Legal Lingo:  The freebies in this post (and my other Daily 5 posts) are not endorsed by the 2 Sisters. Please consider visiting their website at

*The fonts I used to create the freebies are from Hello Firstie Fonts by Jen Jones.  The clipart is from Digiweb Studios. You can find links to both on my sidebar.

I'm looking forward to reading about your successes and any troubleshooting you may have done in your classroom.  Please link up to share your thoughts about this chapter of Daily 5 below.  Posts that are unrelated to chapter 7 of the Daily 5 will be deleted.

Don't forget to stop by to visit Corrina from Surfin' Through Second. She is hosting this chapter for 2nd/3rd grade teachers.

I would also like to thank Mel from Seusstastic Classroom Inspirations and Nicole from Teaching With Style for organizing this book study for everyone!  Please stop by to visit them as well.

I'm so glad that you joined us for the Daily 5 book study!  I've learned a lot from the things other teachers shared during each chapter!  It's not too late to return to the posts about the other chapters if you have not read those yet. So much to learn, so little time.

I'm glad you stopped by to visit today!


  1. I am starting...attempting Daily Five this year although I've always done many components in some form. The power of the Check In is amazing isn't it? While I check in like you do, I've also added a two minute share at the end where the kids can share directly with each other and are allowed to move about the room. Took lots of practice but it works well. Thanks for an awesome post. I need to print these out to refer to.


  2. I love the 2 minute share idea at the end!

  3. Thanks so much for your post. I have really appreciated how you share what you have done to make D5 work in your classroom. I am getting ready to start it this year and know that I will have to make some adjustments to fit my teaching style. It helps to hear from others who have done the same thing.

    Teaching Little Miracles

  4. What a great post! Thank you for sharing your ideas of implementation and what has and hasn't worked for you. New students was a biggie question for me. I like the idea of using a student as a resource. And the hats? Love!!

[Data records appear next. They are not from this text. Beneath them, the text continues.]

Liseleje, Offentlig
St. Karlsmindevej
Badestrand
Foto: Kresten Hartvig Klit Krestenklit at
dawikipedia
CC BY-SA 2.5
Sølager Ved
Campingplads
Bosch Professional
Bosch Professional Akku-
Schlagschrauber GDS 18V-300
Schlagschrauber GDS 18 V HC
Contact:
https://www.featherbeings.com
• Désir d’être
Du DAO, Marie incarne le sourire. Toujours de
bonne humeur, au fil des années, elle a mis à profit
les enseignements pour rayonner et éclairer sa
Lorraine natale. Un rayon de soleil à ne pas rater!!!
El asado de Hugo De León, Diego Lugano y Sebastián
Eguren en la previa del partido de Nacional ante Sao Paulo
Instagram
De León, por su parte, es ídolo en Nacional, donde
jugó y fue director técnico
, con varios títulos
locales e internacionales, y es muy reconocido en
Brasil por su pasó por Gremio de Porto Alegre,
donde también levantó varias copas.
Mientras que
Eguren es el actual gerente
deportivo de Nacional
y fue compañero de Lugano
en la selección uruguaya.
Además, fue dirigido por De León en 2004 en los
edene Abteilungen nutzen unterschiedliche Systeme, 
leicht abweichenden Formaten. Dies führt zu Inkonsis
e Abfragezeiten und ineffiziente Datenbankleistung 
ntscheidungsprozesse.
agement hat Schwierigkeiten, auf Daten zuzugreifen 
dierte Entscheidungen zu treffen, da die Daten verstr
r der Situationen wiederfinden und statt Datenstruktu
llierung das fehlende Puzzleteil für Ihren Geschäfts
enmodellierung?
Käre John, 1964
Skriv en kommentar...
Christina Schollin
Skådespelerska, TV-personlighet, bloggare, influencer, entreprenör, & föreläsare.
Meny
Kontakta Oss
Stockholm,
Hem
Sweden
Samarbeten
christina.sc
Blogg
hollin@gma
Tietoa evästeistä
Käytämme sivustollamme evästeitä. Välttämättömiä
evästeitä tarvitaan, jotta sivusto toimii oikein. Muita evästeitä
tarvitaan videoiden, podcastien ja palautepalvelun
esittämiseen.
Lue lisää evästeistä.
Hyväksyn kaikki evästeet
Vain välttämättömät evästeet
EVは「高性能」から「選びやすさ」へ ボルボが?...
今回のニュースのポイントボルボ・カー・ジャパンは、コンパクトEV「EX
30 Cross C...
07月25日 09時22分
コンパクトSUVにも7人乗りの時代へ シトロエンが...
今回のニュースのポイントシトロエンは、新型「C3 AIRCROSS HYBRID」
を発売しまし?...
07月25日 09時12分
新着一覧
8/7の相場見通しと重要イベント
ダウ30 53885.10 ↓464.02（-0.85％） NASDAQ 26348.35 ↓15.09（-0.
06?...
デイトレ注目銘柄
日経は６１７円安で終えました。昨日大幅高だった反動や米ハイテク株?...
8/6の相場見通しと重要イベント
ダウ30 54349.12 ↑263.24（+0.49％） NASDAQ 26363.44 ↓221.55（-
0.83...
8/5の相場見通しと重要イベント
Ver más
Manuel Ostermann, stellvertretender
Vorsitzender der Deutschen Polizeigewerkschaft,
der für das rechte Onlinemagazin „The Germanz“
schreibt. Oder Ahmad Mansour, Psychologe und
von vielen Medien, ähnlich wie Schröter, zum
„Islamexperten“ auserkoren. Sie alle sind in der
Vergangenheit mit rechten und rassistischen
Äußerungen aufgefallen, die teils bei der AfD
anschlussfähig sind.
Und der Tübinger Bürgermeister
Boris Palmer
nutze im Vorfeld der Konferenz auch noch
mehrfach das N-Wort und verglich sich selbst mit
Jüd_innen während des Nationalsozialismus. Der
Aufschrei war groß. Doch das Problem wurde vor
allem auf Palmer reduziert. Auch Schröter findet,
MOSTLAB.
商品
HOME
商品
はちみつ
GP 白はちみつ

  5. I am a 1st grade teacher in Las Vegas and I am one of your newer followers. Thank you for all of your inspirational ideas! At the end of this last school year, I began handing out BRAG TAGS to my kids for their citizenship and attendance. These tags are so much fun and my kids LOVE them! They are so economical and better than a silly toy or candy. Just a thought :) Renee

  6. Thanks so much for your ideas! I especially loved your hats! I think I'll be looking for one today! I am a newbie and as you mentioned in your post, I'm filled with worries!! I'm not sure that I can implement all the components right away because I teach children with special needs. I'm self-contained, so it's going to be harder for me to teach them all the routines without supports. I do hope to get it all together by the winter break though. Great freebies- Thank you!